ISL 2018-19: FC Pune City's Iain Hume - Foreign players need a broad mindset to play in India

FC Pune City
The former Canada international has left a word of advice for young foreigners looking to be part of the ISL

Iain Hume, roped in by FC Pune City for the fifth edition of the Indian Super League (ISL), ended up as the only unregistered foreigner in the squad.

The Canadian having suffered a serious knee injury in the second half of last season at Kerala Blasters. However, Pune City chose to sign him and seven other foreigners. However, he was left out of the final squad for the ISL due to his injury concerns. 

Hume was expected to recover in a span of 12-14 weeks at the time of signing the deal with the Pune outfit in August. It is unclear who Pune City might drop in case they want to register Hume for the latter stages, but the former ATK forward has expressed his desire to contribute to the current side.

"My aim right now is to get fit. Honestly, I'm not looking past tomorrow's training. I'm confident in the team and I'm always going to be confident in myself. So if I can't get in the team because the strikers are scoring goals, I'm fine with that. 

“If I can get back in the team when I get fit and the strikers are scoring goals, and if I can contribute in any way, I'm sure it's going to help the team as well," he told Goal.

Marko Stankovic Marcelinho NorthEast United FC FC Pune City ISL 4 2017/2018

Hume has been impressed with his team-mates at FC Pune City and believes that the club has the right mixture of youth and experience. The former ATK striker also highlighted the importance of having a few experienced players in the squad.

"Marcelinho has been a great player in the ISL and so has (Emiliano) Alfaro.
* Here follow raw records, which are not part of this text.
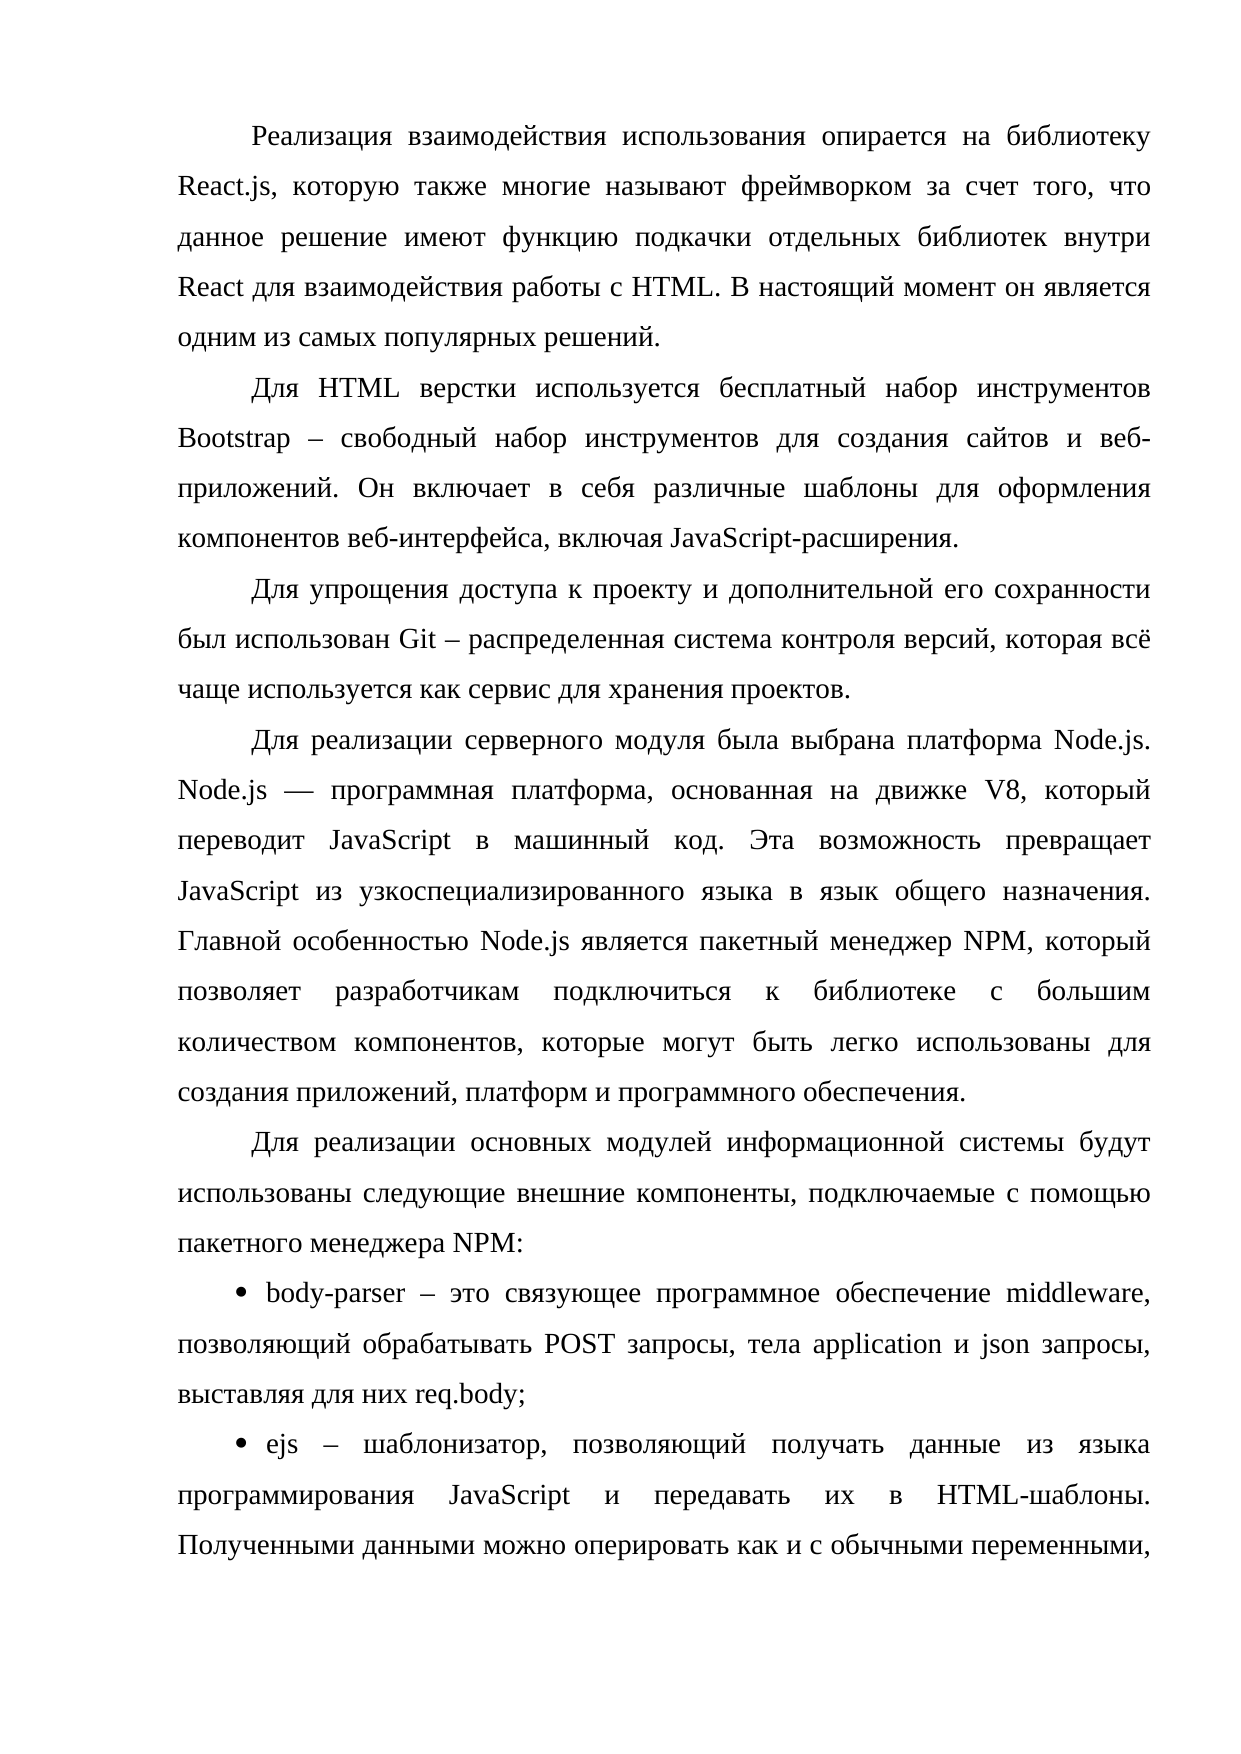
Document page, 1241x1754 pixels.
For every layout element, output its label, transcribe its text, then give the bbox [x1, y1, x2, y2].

text Для упрощения доступа к проекту и дополнительной его сохранности был использован Git – распределенная система контроля версий, которая всё чаще используется как сервис для хранения проектов. [177, 571, 1152, 705]
text Реализация взаимодействия использования опирается на библиотеку React.js, которую также многие называют фреймворком за счет того, что данное решение имеют функцию подкачки отдельных библиотек внутри React для взаимодействия работы с HTML. В настоящий момент он является одним из самых популярных решений. [177, 118, 1152, 353]
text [177, 1426, 1152, 1561]
text body-parser – это связующее программное обеспечение middleware, позволяющий обрабатывать POST запросы, тела application и json запросы, выставляя для них req.body; [177, 1275, 1152, 1409]
text Для реализации серверного модуля была выбрана платформа Node.js. Node.js — программная платформа, основанная на движке V8, который переводит JavaScript в машинный код. Эта возможность превращает JavaScript из узкоспециализированного языка в язык общего назначения. Главной особенностью Node.js является пакетный менеджер NPM, который позволяет разработчикам подключиться к библиотеке с большим количеством компонентов, которые могут быть легко использованы для создания приложений, платформ и программного обеспечения. [177, 722, 1152, 1108]
text Для реализации основных модулей информационной системы будут использованы следующие внешние компоненты, подключаемые с помощью пакетного менеджера NPM: [177, 1124, 1152, 1258]
text Для HTML верстки используется бесплатный набор инструментов Bootstrap – свободный набор инструментов для создания сайтов и веб-приложений. Он включает в себя различные шаблоны для оформления компонентов веб-интерфейса, включая JavaScript-расширения. [177, 370, 1152, 554]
They have been two of the stand out strikers in the league along with myself," he continued.

“If I can join in with these guys, that will be great. Obviously, Marko Stankovic is still quite young (32). Matt Mills is 32-years-old. Jonathan Vila and Martin Diaz are both around 30 (32 and 30 respectively). Although people may say that we have old foreigners, we don't. 31 is not old all. If you say that, I must tell you that when I came over to Kerala Blasters in season one I was 30, I was old!

“At Pune, we have a very good mixture of youth and experience. We have the Indian players in our squad, most of whom are young. If you imagine bringing in five or six 22-year-old foreigners, who is going to lead? Honestly, this is the first time in my career that I am the oldest in the squad, which is scary," he confessed.

The former Leicester City player also had a piece of advice to share for the young overseas footballers looking to join the ISL bandwagon.

"The thing is that everyone will look at me and say 'he is an older foreigner'. I wasn't when I came here. I'm 34-years-old and I'm loving playing football. You get a lot of younger footballers who don't love it - they do it as a job because that's what they are good at. I'm the opposite. I'm decent at it but I've been successful because I love it. And I work harder for being successful.

"To anybody (foreigners) who wants to come here, don't come here with a close mind. If you're open to changes and you have a broad mindset, feel free. It's a great place to come and enjoy football. The fans are, for the most part, very enthusiastic and heartwarming. I have been fortunate to be in the two cities (Kerala and Kolkata) who are potentially the most football loving in the country, along with Goa. 

"India is a baby in world football. It's learning, it's growing and progressing year in and year out. That's something I'm mentally proud of being involved in from the start of the ISL until now. Honestly, I'd love to see how far it will go in the next 10-or-15 years," he concluded.